Я опять посмотрел на часы. При трех с половиной миллиграммах препарата на килограмм веса этого здоровенного крети… пардон, интерна, максимальная концентрация в крови еще не достигнута. Еще минут пятнадцать-двадцать нужно подождать. Только бы ничего не произошло за это критическое время, а потом…
Ройс исписывал пятую страницу, когда я наконец подошел и сел рядом. Журнал был испещрен какими-то формулами, схемами и химическими структурами.
— Это, — Ройс ткнул пальцем в журнал, — план дальнейшей оптимизации препарата. В структуре нужно заменить фенильное кольцо на эн-метилпиперазин. Это поможет с растворимостью и…
— Зачем? — не понял я. — Какой такой перазин?
— Пиперазин, — поправил меня Ройс. — Уменьшится липофильность, что должно благоприятно сказаться на фармакокинетике… Ну, можно будет таблетки штамповать, а не раствор в ампулах. Понятно?
— Понятно, — вяло пробормотал я. Развитие интеллекта Ройса, очевидно, продолжало набирать обороты. — А это что такое? — спросил я его про математические формулы на полях журнала.
— Это доказательство теоремы Ферма, — пожал плечами Ройс.
— Поздно, ее уже доказали лет пять назад, — не без злорадства заметил я.
— Черт! — расстроился он. — А теорию объединения взаимодействий тоже уже доказали?
Я задумался.
— Да вроде нет, не уверен…
— Ага, — коротко сказал Ройс и снова стал писать.
Я посмотрел на часы. Еще минут пять критического времени.

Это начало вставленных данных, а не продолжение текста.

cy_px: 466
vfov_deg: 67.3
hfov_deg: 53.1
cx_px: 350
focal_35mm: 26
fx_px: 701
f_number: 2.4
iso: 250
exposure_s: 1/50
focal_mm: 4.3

— Пять с половиной, — заметил Ройс, не поворачивая головы. — Кстати, о каком побочном эффекте вы сейчас думаете?
Проклятие! Неужели он теперь и мысли может читать? Я немедленно закрыл глаза и представил себе румяную отбивную в сугробе картофельного пюре, политую густым грибным соусом.
— Что за эффект? Что вы от меня скрываете? — в голосе Ройса прозвучало недовольство.

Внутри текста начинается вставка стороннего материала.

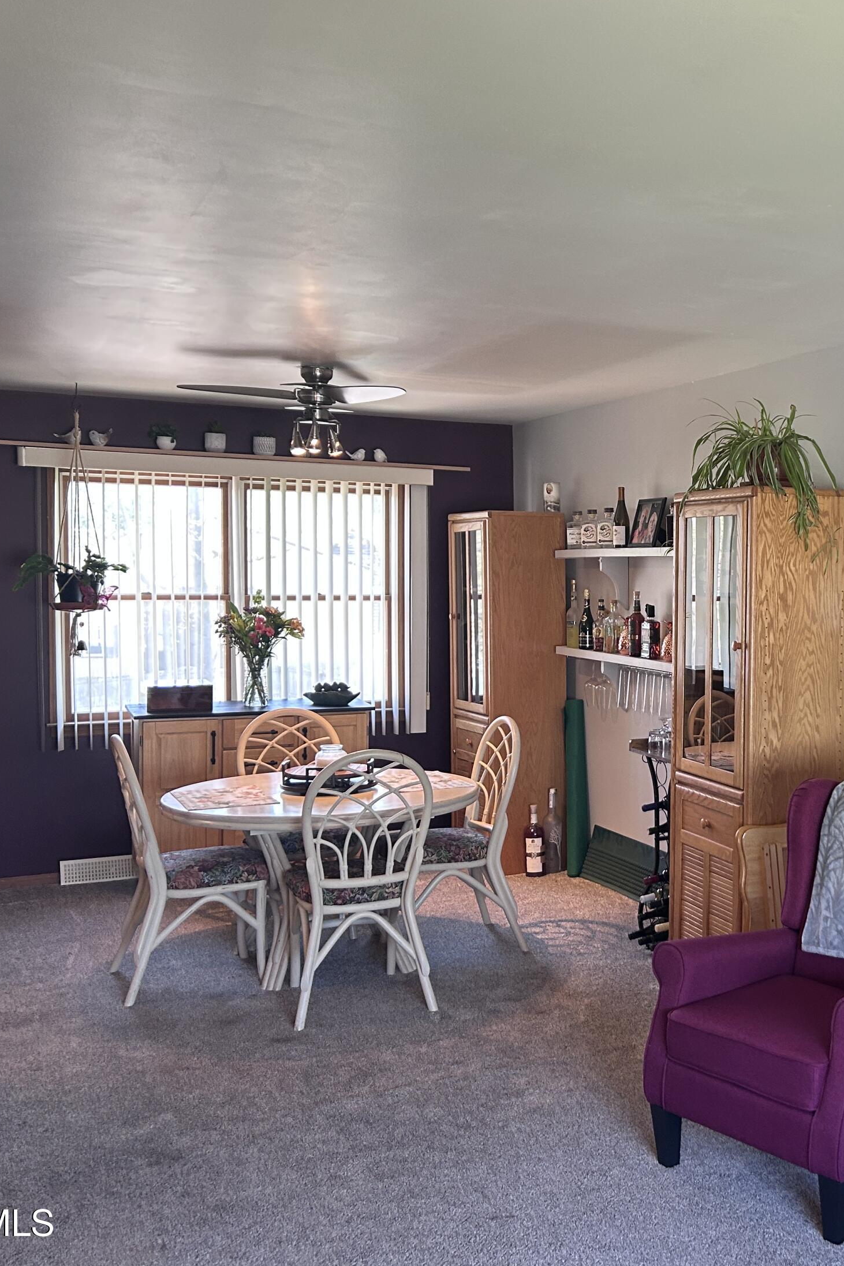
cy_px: 633
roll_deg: -0.4
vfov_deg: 51.9
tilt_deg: -2.9
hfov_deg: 34.3
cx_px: 728
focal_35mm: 37
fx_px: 1301
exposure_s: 1/60
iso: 125
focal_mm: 5.7
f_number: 1.5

А еще можно вместо отбивной — селедочку, лоснящуюся от подсолнечного масла с кружками репчатого лука. И обязательно черный хлеб…
— Как вы можете есть такую гадость… Что за побочный эффект? — возмутился Ройс.
Тон его голоса мне совсем не нравился. Я открыл глаза. Ройс уже встал из-за стола и подошел ко мне. Он пристально смотрел на меня своими голубыми глазами. В его взгляде появилось что-то настораживающее.
— Ройс, — сказал я ровным голосом, — помнишь, как ты вопреки запретам захотел почесать брюшко Хилари?
— Еще бы! Она меня так цапнула… собака! — зло добавил Ройс.
— Мышь, — уточнил я. — Так вот, им это не свойственно. Мы заметили, что уровень серотонина…
— Черт возьми, если вы немедленно мне не скажете, что за эффект… — он угрюмо смотрел в сторону. Его терпение было явно на исходе.
— Конечно, Ройс, — сказал я, прикидывая расстояние до двери. — Кроме замкнутости, пониженного аппетита и маниакально-депрессивного синдрома, мы обнаружили в мышах потрясающую агрессию…
Ройс со злостью смел журнал со стола и сделал шаг ко мне. Мое положение стало угрожающим.
— …Но мы не видели этого в крысах, — предложил я взамен, с надеждой заглядывая ему в глаза.
Последнее, что я помню, был звон разбиваемого стекла и упавшая на пол клетка Хилари. Мышь злорадно ухмылялась, глядя, как Ройс пытается добраться до моего горла.
Я очнулся оттого, что кто-то тряс меня за плечо.
— Сэр?
Это был Руперт — пожилой негр из охраны.
— Слава богу, вы живы. Если бы мы замешкались хоть на минуту…
— Спасибо, Руперт, — слабо пробормотал я. — А где Ройс?
— О! Не волнуйтесь, сэр, с ним сейчас ребята беседуют. Прикажете вызвать полицию?
Часы на стене показывали десять минут восьмого. Я с трудом встал, опираясь на руку охранника.
— Пожалуй, не надо… Отпустите его, он больше не опасен.
Оставшись один, я поднял лабораторный журнал, аккуратно отсоединил исписанные Ройсом листы и сунул их в пасть шредера. Нельзя оставлять никаких следов. Если кто-нибудь узнает о побочном эффекте, то наш проект сразу закроют. А так мы уже пытаемся оптимизировать этот препарат около семи лет. Кстати, за это время побочный эффект все-таки стал менее ужасным…
Надо будет еще докладную записку написать в отдел кадров. Самое трудное всегда — это объяснять, почему подобные ЧП случаются со всеми нашими интернами на протяжении этих последних семи лет.